The active involvement of the Minnesota faith community at an event such as Sunday’s supported by civic leaders sends a critically important message to terrorists, she said.

“When the faith community stands together in its diversity, we witness to the power of religious freedom in this country. So democracy wins —the terrorists didn’t win,” said Rev. Chemberlin, former executive director of the Minnesota Council of Churches.

As a member of the Moravian church, a Christian denomination, Chemberlin said she believes that democracy is an expression of God’s will.

“In our denomination we say, ‘In essentials — unity; in non-essentials – liberty; and in all things — love.’”

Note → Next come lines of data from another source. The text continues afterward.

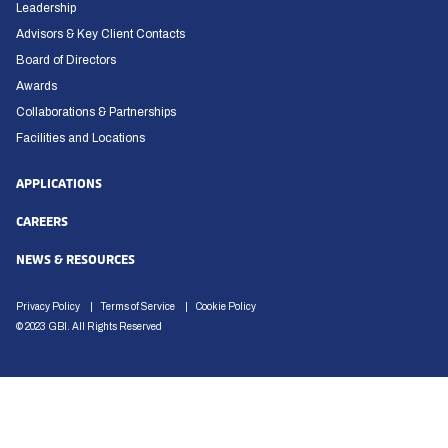
Leadership
Advisors & Key Client Contacts
Board of Directors
Awards
Collaborations & Partnerships
Facilities and Locations
APPLICATIONS
CAREERS
NEWS & RESOURCES
Privacy Policy
Terms of Service
Cookie Policy
© 2023 GBI. All Rights Reserved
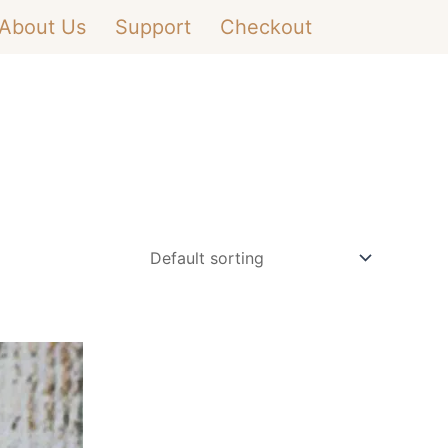
About Us
Support
Checkout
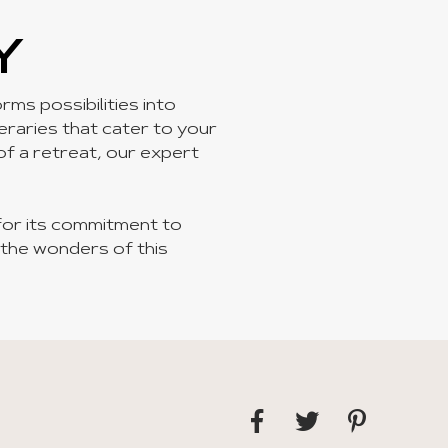
Y
ms possibilities into
neraries that cater to your
 of a retreat, our expert
for its commitment to
 the wonders of this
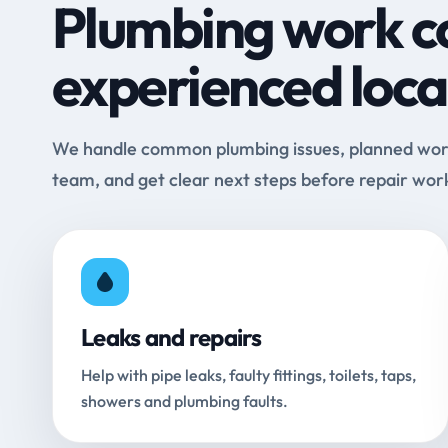
Plumbing work c
experienced loca
We handle common plumbing issues, planned work 
team, and get clear next steps before repair wor
Leaks and repairs
Help with pipe leaks, faulty fittings, toilets, taps,
showers and plumbing faults.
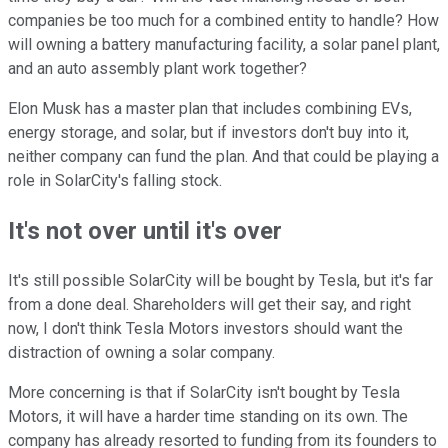
companies be too much for a combined entity to handle? How
will owning a battery manufacturing facility, a solar panel plant,
and an auto assembly plant work together?
Elon Musk has a master plan that includes combining EVs,
energy storage, and solar, but if investors don't buy into it,
neither company can fund the plan. And that could be playing a
role in SolarCity's falling stock.
It's not over until it's over
It's still possible SolarCity will be bought by Tesla, but it's far
from a done deal. Shareholders will get their say, and right
now, I don't think Tesla Motors investors should want the
distraction of owning a solar company.
More concerning is that if SolarCity isn't bought by Tesla
Motors, it will have a harder time standing on its own. The
company has already resorted to funding from its founders to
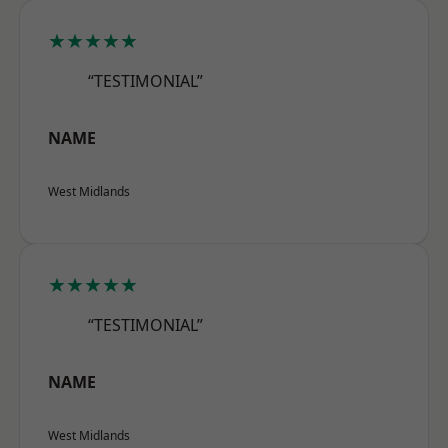
★★★★★
“TESTIMONIAL”
NAME
West Midlands
★★★★★
“TESTIMONIAL”
NAME
West Midlands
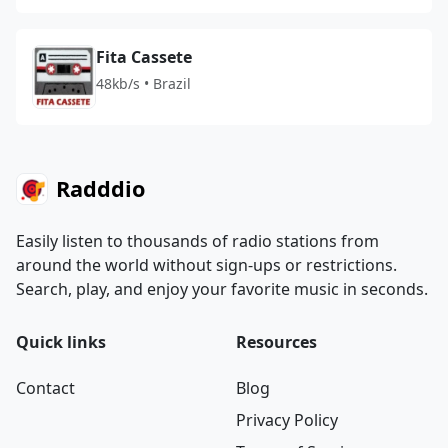
Fita Cassete
48kb/s • Brazil
Radddio
Easily listen to thousands of radio stations from
around the world without sign-ups or restrictions.
Search, play, and enjoy your favorite music in seconds.
Quick links
Resources
Contact
Blog
Privacy Policy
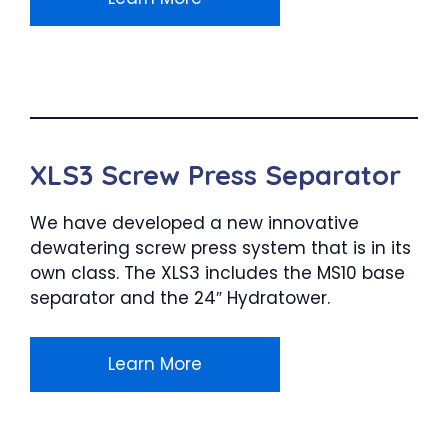
XLS3 Screw Press Separator
We have developed a new innovative
dewatering screw press system that is in its
own class. The XLS3 includes the MS10 base
separator and the 24″ Hydratower.
Learn More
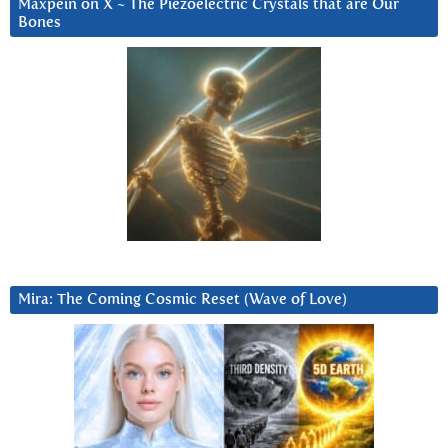
Maxpein on X ~ The Piezoelectric Crystals that are Our
Bones
Mira: The Coming Cosmic Reset (Wave of Love)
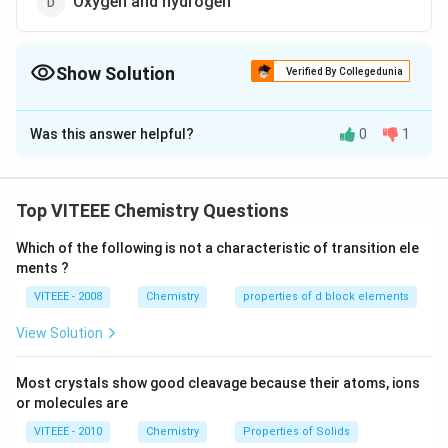
Oxygen and hydrogen
Show Solution
Verified By Collegedunia
The Correct Option is
B
Was this answer helpful?
0
1
Solution and Explanation
An oxygen- helium mixture is used for artificial
respiration in deep sea diving instead of air because
Top VITEEE Chemistry Questions
nitrogen present in air dissolves in blood under high
Which of the following is not a characteristic of transition ele
pressure when sea diver goes into deep sea. When he
ments ?
comes to the surface nitrogen bubbles out of the
VITEEE - 2008
Chemistry
properties of d block elements
blood due to decrease in pressure, causing pain. This
disease is called "bends".
View Solution
Download Solution in PDF
Most crystals show good cleavage because their atoms, ions
or molecules are
VITEEE - 2010
Chemistry
Properties of Solids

Steve Hunegs, executive director of the Jewish Community Relations Council of Minnesota and the Dakotas, said he remembers once looking through a book of newspaper articles about 9/11 and seeing one that quoted the 23rd Psalm: “I will fear no evil for you are with me.”

Since 9/11, there have been 20,000 deployments of Minnesota National Guard members to Afghanistan and Iraq, Hunegs said. In defending our nation abroad, he said, they live out the Scriptures by sublimating their fear — turning it into a sacrificial service.

Sunday’s program, with its uplifting music and the voices of children, first responders, an imam, political leaders, a bishop and many others, was a product of wrestling with the implications of the free exercise clause of the Constitution, Hunegs said.

“We’re all Americans.” he said. “Our country was attacked and I want to honor our country — that rings strongly for me.”